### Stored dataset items
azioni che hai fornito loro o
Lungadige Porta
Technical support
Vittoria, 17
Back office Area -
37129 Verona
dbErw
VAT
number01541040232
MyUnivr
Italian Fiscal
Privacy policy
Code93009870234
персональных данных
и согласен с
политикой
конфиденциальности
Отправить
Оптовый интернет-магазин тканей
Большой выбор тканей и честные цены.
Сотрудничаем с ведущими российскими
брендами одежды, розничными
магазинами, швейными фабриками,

* * *

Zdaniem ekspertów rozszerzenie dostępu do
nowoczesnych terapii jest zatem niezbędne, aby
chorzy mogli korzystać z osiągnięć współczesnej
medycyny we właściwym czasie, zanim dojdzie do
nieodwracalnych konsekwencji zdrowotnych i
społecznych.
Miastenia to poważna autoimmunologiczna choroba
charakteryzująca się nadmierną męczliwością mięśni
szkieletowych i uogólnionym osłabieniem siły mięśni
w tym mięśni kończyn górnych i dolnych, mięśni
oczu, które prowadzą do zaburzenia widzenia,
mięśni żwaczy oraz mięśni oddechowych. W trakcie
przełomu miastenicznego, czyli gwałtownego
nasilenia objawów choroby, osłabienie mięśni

### Work instruction
Using the records above, pull out each line where the word "mięśni" occurs.

### Output of the task
charakteryzująca się nadmierną męczliwością mięśni
szkieletowych i uogólnionym osłabieniem siły mięśni
w tym mięśni kończyn górnych i dolnych, mięśni
mięśni żwaczy oraz mięśni oddechowych. W trakcie
nasilenia objawów choroby, osłabienie mięśni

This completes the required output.